• [Supplied text]:

= = = = =

Thanks for the advice guys ..... I will give some of these a go at the weekend











pugster said:


> best way to run these programs is in safe mode -by pressing f8 on boot-some spyware is memory resident and will not be removed,also make sure to turn off system restore or you will just keep reinfecting everytime you boot.


pugster I know about safe-mode but how do I turn off system restore??


----------



## rhaythorne (Jan 12, 2004)

Right-click My Computer, select Properties and then, from the System Restore tab, tick the "Turn off System Restore" check box:










[EDIT]Sorry pug, didn't think you were around so chipped in  [/EDIT]


----------



## pugster (Nov 22, 2004)

> pugster I know about safe-mode but how do I turn off system restore??


right click my comp ,select propertys, and you will see the 'restore' option ,uncheck it.

personally i dont use it at all and use another back up program,it takes up disc space when you can just do an image on disc,any probs let me know.


----------



## Mrcrowley (Apr 23, 2003)

Control Panel

System

System retore tab

Check switch off box.


----------



## pugster (Nov 22, 2004)

lol beat me too it while i was typing


----------



## Mrcrowley (Apr 23, 2003)

OK guys - did I tell it right?


----------



## rhaythorne (Jan 12, 2004)

...and three different answers too









Yes Mr.C, you told it right. With Windows there're usually about half-a-dozen different ways of accomplishing the same task.


----------



## pugster (Nov 22, 2004)

yes mrcrowley you were right







,as stated theres lotsa ways to get to it


----------

= = = = =

• [Written exercise]: Transcribe the stretch of the System Restore thread from "right click my" through "let me know.".

= = = = =

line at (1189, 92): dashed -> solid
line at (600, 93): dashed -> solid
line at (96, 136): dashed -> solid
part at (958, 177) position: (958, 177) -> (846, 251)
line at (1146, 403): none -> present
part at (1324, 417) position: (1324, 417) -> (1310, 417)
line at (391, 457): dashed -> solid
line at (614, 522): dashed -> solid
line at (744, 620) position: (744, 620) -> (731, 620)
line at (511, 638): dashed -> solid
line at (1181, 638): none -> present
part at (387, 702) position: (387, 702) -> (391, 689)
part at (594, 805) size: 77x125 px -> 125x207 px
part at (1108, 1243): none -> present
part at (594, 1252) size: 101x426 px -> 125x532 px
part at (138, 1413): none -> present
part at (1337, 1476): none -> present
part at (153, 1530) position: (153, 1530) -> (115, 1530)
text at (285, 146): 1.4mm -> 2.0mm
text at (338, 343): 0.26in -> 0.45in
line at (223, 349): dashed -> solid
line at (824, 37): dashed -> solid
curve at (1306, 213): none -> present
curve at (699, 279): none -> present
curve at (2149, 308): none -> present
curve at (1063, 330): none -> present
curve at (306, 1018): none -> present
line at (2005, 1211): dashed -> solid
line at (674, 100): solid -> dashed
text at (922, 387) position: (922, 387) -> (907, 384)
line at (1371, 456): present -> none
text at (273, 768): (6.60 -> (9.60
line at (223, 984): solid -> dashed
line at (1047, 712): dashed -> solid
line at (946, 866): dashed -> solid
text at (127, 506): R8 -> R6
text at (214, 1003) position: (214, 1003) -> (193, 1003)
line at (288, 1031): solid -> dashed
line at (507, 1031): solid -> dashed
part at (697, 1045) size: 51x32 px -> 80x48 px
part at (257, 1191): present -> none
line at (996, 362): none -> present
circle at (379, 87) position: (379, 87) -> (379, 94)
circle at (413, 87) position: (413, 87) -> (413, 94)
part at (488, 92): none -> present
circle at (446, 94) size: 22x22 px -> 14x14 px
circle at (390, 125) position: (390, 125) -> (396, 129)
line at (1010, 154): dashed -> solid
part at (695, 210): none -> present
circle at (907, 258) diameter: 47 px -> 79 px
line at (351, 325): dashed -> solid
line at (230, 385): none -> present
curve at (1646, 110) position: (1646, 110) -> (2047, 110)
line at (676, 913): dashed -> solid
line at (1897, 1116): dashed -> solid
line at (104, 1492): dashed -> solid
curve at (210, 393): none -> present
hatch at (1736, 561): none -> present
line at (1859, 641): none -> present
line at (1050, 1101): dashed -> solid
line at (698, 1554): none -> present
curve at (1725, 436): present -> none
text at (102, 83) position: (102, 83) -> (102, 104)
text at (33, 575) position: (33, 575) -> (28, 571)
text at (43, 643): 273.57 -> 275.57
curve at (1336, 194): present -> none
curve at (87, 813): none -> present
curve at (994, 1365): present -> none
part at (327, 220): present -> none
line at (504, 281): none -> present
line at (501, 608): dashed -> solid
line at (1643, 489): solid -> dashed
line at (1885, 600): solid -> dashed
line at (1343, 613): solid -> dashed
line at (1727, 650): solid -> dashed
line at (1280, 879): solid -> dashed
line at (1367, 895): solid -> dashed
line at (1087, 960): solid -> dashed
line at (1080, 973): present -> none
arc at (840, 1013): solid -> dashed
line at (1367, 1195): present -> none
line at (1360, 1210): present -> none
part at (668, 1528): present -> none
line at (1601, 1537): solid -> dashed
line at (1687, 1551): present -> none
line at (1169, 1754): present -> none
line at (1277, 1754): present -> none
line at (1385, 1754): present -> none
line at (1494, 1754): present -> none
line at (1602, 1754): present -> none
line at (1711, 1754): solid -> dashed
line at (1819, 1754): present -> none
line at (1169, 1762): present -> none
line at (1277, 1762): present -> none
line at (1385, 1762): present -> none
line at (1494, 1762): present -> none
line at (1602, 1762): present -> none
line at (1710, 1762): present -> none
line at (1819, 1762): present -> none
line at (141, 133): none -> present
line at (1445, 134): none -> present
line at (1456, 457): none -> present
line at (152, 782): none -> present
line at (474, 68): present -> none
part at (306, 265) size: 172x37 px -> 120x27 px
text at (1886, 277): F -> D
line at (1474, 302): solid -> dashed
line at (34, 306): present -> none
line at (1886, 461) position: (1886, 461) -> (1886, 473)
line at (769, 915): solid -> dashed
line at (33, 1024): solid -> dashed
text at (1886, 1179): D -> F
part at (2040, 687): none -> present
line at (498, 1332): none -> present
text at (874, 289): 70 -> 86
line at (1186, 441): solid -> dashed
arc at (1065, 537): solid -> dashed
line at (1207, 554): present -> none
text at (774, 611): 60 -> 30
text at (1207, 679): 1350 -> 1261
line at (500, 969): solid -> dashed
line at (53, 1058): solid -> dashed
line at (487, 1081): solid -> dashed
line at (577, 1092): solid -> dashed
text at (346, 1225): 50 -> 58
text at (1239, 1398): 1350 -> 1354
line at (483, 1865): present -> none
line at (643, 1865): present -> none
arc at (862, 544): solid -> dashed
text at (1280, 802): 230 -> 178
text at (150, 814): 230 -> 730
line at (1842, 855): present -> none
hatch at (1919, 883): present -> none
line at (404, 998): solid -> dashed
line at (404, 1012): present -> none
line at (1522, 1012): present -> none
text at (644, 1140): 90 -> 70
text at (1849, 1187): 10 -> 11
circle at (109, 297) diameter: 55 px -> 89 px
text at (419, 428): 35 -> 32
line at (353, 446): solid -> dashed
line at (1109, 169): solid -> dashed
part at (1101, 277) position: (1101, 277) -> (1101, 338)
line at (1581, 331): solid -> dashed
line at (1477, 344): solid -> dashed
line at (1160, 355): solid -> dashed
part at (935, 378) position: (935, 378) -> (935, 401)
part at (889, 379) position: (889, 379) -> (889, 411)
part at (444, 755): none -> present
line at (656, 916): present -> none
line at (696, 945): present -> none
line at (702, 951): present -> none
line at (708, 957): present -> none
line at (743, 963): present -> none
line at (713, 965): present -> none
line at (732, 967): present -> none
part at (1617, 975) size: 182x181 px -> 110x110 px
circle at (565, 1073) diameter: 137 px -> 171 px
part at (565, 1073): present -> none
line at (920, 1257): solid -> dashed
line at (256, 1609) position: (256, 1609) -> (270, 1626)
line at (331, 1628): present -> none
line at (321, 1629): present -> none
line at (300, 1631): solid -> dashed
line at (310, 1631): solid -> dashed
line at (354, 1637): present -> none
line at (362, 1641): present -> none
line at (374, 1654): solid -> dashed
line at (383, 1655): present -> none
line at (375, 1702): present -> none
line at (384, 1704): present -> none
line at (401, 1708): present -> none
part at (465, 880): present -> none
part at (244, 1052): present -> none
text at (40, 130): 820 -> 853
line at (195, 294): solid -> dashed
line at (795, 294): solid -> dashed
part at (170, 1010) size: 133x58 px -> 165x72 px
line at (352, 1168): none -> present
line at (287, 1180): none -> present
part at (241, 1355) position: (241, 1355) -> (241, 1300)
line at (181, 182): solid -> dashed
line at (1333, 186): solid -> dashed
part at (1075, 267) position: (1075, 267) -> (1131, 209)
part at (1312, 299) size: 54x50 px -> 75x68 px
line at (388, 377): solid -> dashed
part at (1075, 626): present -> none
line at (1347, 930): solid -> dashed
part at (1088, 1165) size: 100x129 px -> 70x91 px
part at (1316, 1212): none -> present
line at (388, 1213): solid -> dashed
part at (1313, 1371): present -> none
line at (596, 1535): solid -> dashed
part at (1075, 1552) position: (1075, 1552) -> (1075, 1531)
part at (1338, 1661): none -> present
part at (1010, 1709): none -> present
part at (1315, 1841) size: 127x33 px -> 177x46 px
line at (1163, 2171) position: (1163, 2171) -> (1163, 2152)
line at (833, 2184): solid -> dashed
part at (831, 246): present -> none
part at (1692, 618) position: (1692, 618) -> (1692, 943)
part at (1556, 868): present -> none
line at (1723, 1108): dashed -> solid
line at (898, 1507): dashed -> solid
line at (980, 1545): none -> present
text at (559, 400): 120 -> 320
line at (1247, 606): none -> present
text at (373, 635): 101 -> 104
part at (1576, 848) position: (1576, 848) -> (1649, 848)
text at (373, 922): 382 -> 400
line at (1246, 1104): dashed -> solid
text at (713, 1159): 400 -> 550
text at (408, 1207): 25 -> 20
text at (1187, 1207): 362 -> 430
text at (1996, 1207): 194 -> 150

= = = = =

• [Response to the exercise]:
right click my comp ,select propertys, and you will see the 'restore' option ,uncheck it.

personally i dont use it at all and use another back up program,it takes up disc space when you can just do an image on disc,any probs let me know.